# THE PROBLEM:
The copy you return must match the listing word for word and carry no pictures.

[Opening DATA RECORDS section]

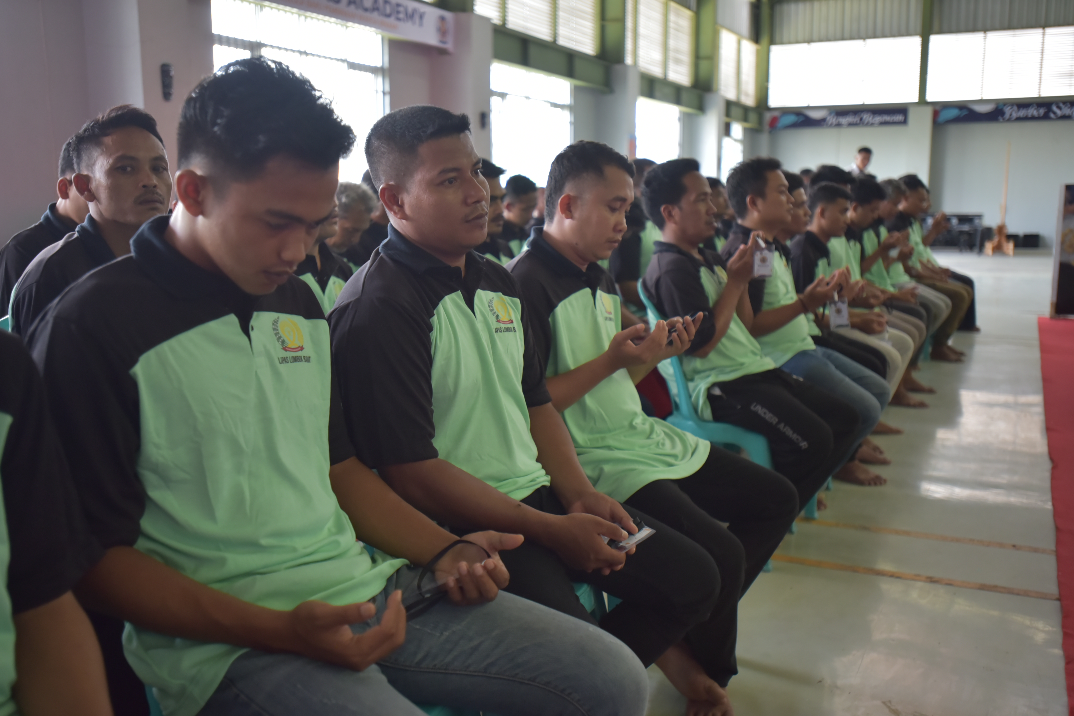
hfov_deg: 54.4
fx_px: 1044
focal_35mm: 35
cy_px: 358
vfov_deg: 37.9
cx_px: 537
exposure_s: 1/200
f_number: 2.8
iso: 1250
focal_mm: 35
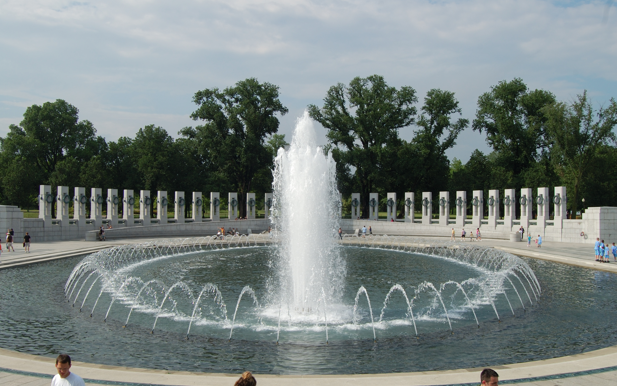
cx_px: 311
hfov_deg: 52.7
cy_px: 195
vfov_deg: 34.4
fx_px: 622
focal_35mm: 37
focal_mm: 24
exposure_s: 1/400
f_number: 10
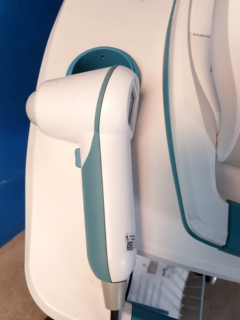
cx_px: 112
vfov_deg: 63.4
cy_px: 168
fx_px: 259
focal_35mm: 28
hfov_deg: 49.7
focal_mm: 4.3
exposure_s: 1/50
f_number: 2.4
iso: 200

[Closing DATA RECORDS section]

# REPLY TO THE EXERCISE:
hfov_deg: 54.4
fx_px: 1044
focal_35mm: 35
cy_px: 358
vfov_deg: 37.9
cx_px: 537
exposure_s: 1/200
f_number: 2.8
iso: 1250
focal_mm: 35
cx_px: 311
hfov_deg: 52.7
cy_px: 195
vfov_deg: 34.4
fx_px: 622
focal_35mm: 37
focal_mm: 24
exposure_s: 1/400
f_number: 10
cx_px: 112
vfov_deg: 63.4
cy_px: 168
fx_px: 259
focal_35mm: 28
hfov_deg: 49.7
focal_mm: 4.3
exposure_s: 1/50
f_number: 2.4
iso: 200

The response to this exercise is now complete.